Items stored from a collection
##############################
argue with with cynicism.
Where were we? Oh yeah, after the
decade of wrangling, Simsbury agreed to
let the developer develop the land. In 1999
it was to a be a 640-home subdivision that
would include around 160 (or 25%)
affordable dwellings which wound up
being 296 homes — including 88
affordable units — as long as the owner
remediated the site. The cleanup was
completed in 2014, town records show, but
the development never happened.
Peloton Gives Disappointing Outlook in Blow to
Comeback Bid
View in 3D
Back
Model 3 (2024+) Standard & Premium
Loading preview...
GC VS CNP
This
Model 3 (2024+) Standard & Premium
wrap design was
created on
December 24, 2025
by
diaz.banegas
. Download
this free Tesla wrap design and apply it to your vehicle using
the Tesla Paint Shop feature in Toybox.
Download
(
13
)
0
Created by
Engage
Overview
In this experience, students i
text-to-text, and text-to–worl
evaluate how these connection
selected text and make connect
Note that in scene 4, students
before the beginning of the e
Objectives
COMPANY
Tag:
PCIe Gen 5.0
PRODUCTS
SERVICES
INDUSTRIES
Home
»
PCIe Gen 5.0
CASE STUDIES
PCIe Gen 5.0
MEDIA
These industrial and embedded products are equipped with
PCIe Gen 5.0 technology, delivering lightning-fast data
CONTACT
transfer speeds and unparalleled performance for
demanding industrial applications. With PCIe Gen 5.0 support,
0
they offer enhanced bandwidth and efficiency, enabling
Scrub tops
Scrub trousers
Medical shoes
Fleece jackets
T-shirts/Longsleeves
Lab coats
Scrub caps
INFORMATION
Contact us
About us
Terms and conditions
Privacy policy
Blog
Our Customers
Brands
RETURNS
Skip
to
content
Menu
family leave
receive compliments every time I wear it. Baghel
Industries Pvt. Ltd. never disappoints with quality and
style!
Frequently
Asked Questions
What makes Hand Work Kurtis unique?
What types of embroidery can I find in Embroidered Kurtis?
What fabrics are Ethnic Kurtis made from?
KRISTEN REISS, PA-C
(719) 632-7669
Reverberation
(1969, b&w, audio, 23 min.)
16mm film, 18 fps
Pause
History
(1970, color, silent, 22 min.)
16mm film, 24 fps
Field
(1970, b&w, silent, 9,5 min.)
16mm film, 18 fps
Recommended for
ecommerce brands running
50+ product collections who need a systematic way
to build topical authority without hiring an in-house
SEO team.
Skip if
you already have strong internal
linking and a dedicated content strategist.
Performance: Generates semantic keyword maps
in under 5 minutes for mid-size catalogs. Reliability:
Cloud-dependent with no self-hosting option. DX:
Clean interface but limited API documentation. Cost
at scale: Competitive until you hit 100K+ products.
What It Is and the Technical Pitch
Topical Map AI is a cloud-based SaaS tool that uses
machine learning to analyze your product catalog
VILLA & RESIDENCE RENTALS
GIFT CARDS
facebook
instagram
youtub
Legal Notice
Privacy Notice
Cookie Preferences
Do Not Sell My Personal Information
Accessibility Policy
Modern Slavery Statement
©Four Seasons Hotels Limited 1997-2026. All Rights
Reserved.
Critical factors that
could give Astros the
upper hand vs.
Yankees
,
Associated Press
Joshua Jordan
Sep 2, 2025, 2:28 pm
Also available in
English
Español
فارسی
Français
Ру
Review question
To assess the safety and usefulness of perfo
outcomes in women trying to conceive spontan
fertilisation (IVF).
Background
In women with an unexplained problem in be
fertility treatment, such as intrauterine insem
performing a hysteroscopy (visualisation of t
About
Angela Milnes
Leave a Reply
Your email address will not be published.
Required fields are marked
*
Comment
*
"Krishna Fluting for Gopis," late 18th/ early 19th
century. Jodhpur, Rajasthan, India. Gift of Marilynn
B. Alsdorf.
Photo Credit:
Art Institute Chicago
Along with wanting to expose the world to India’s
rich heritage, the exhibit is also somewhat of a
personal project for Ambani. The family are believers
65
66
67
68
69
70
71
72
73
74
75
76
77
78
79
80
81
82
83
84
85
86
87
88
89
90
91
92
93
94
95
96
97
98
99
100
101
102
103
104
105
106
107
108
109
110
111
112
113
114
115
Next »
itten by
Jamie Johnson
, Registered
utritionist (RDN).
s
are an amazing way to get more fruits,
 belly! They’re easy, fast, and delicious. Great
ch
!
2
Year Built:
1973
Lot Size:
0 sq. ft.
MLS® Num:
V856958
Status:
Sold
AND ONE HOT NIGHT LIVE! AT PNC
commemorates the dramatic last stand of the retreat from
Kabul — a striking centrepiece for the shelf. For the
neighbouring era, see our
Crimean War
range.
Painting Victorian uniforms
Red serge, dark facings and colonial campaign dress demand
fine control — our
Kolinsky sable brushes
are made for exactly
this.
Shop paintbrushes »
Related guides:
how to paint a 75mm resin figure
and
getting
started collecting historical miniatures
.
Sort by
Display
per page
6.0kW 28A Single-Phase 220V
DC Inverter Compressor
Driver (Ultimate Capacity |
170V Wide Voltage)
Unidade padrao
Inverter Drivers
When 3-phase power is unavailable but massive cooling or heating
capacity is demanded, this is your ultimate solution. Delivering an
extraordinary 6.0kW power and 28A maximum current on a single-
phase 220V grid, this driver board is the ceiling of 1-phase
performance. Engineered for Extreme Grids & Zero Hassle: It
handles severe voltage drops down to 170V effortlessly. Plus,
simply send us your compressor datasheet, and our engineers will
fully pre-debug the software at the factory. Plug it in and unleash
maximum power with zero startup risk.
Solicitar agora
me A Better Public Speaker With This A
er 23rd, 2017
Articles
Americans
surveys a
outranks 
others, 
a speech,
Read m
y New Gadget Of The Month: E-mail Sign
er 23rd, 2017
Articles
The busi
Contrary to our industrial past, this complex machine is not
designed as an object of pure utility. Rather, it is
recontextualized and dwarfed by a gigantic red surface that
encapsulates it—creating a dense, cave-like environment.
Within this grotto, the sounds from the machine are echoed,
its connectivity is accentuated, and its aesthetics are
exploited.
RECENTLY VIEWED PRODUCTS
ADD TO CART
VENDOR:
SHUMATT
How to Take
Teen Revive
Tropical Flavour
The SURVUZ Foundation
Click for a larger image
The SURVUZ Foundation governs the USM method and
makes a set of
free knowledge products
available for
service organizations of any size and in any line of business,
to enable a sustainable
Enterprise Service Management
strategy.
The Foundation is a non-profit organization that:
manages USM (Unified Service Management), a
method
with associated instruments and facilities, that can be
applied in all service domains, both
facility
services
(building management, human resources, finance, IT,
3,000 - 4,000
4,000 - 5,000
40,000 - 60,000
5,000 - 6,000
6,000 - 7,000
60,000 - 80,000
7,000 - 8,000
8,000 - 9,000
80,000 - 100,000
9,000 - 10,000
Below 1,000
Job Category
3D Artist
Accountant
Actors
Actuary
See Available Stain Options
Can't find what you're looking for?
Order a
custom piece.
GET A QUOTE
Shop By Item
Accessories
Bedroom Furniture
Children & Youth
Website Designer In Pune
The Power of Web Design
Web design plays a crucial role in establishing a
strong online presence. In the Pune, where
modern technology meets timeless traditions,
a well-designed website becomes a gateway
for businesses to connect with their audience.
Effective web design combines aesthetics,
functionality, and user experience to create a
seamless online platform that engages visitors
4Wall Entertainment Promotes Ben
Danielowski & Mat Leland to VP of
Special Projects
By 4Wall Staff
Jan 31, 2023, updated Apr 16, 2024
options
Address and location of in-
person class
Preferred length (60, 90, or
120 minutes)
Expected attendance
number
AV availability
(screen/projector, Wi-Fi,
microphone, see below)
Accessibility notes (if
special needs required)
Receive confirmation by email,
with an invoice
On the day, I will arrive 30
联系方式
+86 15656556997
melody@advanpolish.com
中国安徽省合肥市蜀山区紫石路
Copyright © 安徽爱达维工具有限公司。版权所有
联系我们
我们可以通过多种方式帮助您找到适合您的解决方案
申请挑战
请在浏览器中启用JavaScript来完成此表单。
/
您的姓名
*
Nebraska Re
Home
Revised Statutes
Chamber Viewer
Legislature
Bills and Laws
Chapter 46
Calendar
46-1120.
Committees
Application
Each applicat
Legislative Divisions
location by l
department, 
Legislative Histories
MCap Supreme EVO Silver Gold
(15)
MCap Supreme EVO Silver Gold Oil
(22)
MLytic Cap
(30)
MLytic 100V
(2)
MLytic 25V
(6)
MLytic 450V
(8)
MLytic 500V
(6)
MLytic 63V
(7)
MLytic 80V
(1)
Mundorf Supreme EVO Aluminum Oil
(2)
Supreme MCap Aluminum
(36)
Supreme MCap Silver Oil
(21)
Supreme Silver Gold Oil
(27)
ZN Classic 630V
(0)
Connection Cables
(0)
##############################
The problem:
Set down the lines of the items above word for word, from the very first line through the line containing "would include around 160 (or 25%)", both included.

Answer:
argue with with cynicism.
Where were we? Oh yeah, after the
decade of wrangling, Simsbury agreed to
let the developer develop the land. In 1999
it was to a be a 640-home subdivision that
would include around 160 (or 25%)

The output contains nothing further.